┌─ Provided entries

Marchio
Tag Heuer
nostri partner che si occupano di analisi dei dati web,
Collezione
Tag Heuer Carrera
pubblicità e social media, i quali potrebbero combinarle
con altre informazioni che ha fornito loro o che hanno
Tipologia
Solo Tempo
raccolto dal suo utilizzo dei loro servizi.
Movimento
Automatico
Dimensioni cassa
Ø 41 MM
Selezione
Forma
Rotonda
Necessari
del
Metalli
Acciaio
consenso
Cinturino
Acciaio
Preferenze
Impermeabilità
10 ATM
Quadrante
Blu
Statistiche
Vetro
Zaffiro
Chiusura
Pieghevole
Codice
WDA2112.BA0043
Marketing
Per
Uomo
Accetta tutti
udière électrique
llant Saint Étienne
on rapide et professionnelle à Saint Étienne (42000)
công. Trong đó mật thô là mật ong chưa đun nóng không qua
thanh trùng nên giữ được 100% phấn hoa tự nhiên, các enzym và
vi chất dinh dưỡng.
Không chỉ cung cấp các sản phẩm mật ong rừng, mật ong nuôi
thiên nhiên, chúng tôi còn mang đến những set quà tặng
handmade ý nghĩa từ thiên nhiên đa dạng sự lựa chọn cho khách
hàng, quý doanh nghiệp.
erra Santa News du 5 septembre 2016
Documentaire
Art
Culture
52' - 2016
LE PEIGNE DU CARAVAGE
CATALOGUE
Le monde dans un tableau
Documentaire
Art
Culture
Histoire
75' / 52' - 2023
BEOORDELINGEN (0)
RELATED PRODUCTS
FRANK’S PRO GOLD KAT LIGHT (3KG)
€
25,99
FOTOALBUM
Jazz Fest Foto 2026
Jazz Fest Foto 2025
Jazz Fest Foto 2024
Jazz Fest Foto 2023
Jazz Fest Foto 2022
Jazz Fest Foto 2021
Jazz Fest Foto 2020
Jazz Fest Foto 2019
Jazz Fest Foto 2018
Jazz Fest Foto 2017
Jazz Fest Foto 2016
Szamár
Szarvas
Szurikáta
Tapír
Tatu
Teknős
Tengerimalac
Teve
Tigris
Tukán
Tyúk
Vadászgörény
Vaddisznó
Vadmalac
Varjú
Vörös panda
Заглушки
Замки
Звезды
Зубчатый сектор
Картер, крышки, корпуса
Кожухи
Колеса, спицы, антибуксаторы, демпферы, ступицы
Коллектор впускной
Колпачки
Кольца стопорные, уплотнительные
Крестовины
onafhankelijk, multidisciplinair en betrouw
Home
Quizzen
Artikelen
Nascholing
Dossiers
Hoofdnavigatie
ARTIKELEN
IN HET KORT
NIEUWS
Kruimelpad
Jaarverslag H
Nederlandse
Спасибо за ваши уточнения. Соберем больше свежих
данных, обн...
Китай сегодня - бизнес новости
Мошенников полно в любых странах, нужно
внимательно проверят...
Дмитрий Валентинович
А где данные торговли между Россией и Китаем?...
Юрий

└─

= The problem =
Could you reproduce the listing from its first line through the line containing "llant Saint Étienne", replacing "Acciaio" with "Titanio" and leaving everything else unchanged?

= Exercise response =
Marchio
Tag Heuer
nostri partner che si occupano di analisi dei dati web,
Collezione
Tag Heuer Carrera
pubblicità e social media, i quali potrebbero combinarle
con altre informazioni che ha fornito loro o che hanno
Tipologia
Solo Tempo
raccolto dal suo utilizzo dei loro servizi.
Movimento
Automatico
Dimensioni cassa
Ø 41 MM
Selezione
Forma
Rotonda
Necessari
del
Metalli
Titanio
consenso
Cinturino
Titanio
Preferenze
Impermeabilità
10 ATM
Quadrante
Blu
Statistiche
Vetro
Zaffiro
Chiusura
Pieghevole
Codice
WDA2112.BA0043
Marketing
Per
Uomo
Accetta tutti
udière électrique
llant Saint Étienne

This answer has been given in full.